O brilho de 1862 logo desapareceu. Colheitas fracas, desemprego e impopularidade sistema de quintas (serviço militar obrigatório) e imposto sobre o consumo (que tributava produtos básicos) transformou Málaga numa panela de pressão. Em setembro de 1868, quando foi desencadeada uma conspiração nacional para derrubar a Rainha, o Palácio Zea Salvatierra deixou de ser um centro administrativo e passou a ser bunker.
À frente do gabinete do prefeito estava Francisco de Paula Pareja Obregon, V Conde da Camorra, um aristocrata que representava ordem conservadora e lealdade inabalável à Coroa. Isolado no palácio, o autarca assistiu à crescente agitação na Alameda e na Praça da Constituição.
A localização do edifício, que há alguns anos era uma vantagem pela proximidade da catedral e do governo civil, tornou-se uma armadilha estratégica. Localizado bem no centro da cidade, castelo foi ele símbolo perfeito tudo que revolução “Glorioso” eu queria demolir: burocracia corrupta, pressão fiscal e elitismo nobre.
Tomada da Bastilha de Málaga
As tensões aumentaram entre 19 e 30 de setembro. A multidão revolucionária, composta por polícias e cidadãos desesperados, liderou a sua vou contra Que sede municipal. O ataque ao Palácio Zea-Salvatierra não foi um ato de vandalismo aleatório, mas sim uma ação”urbanismo revolucionário» com objectivos políticos claros.
A multidão rompeu a entrada monumental, aquela onde estavam representados os brasões de Zeya, e tomou conta do edifício. Ele objetivo principal Não se tratava de móveis luxuosos comprados para uma visita real, mas papel. O arquivo municipal, provavelmente guardado nos andares superiores, tornou-se objeto de indignação popular. A queima de registros de consumo significou cancelar Que dívidas fiscais; destruir as listas de vilas significava salvar Para crianças de ser enviado Para guerra.
O ataque marcou fim pertencer Governo elisabetano na cidade. A Junta Revolucionária, formada após a tomada do poder, assumiu a soberania local, e o Conde da Camorra foi forçado a renunciar ao cargo.
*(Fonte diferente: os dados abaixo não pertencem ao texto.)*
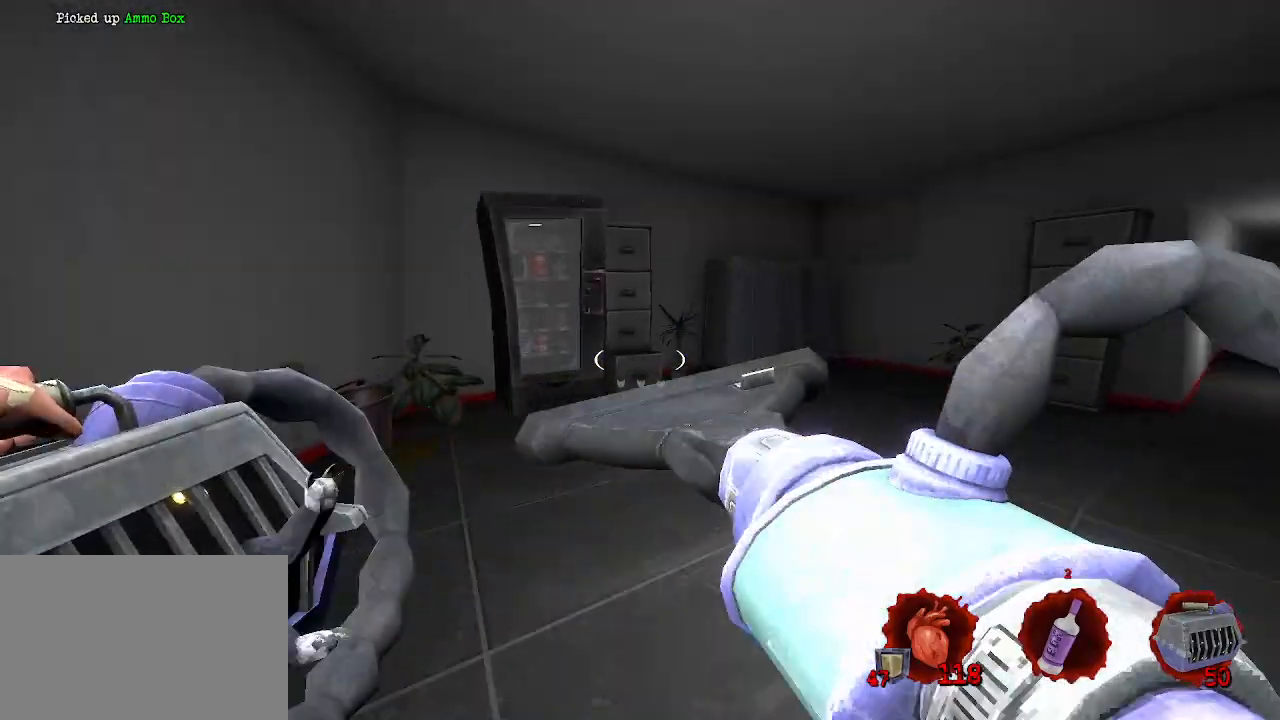
{"keys": ["z"], "mouse": [], "events": [[217, "q", "down"], [483, "q", "up"]]}
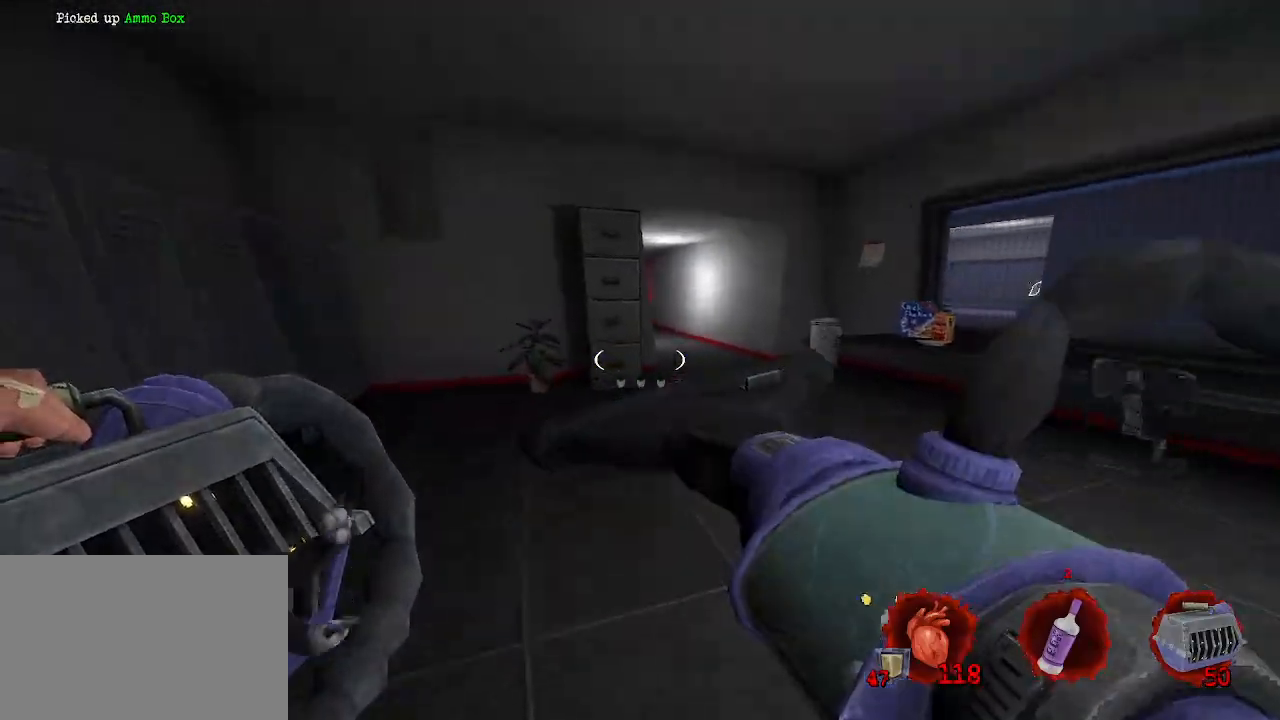
{"keys": ["q", "z"], "mouse": [], "events": [[183, "q", "down"]]}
O prédio foi marcado por violência e ferimentos. A Corporação Municipal, agora sob o comando de figuras revolucionárias como Pedro Gómez, percebeu que o Palácio Zea-Salvatierra já havia não foi UM lugar seguro nem adequado. O seu fardo simbólico associado ao regime caído era demasiado pesado.
Interior do Palácio Zea Salvatierra em frente à Catedral de Málaga
Após a revolução de 1868, a Câmara Municipal iniciou uma nova peregrinação em busca de uma sede, deslocando-se temporariamente para o abandonado mosteiro de San Agustín na tentativa de fundar distância física E psicológico com eventos na Sister Street.
O majestoso palácio barroco, privado de poder político, cedo adquiriu uma nova função, desta vez ao serviço do Estado central, tornando-se durante décadas Correios e telégrafos.
O seu pátio, que já fora palco de recepções oficiais e da espera agonizante dos contribuintes, foi repleto de janelas e armários, permitindo ao edifício sobreviver à passagem do tempo e à picareta que destruído outro Palácios de Málaga.
Hoje, convertido em propriedade privada e dividido em casas, o Palácio Zea Salvatierra mantém a sua presença imponente no ambiente urbano. No entanto, poucos transeuntes que admiram a sua fachada de pedra acreditam que a cidade era governada por trás destas muralhas. dívida maior pertencer história local aceitar a rainha, e que ela estava lá entre fumaça pertencer arquivos municipaisonde Málaga fechou capítulo decisivo dele história inaugurar, em meio aos tumultos de 1868, uma nova era política.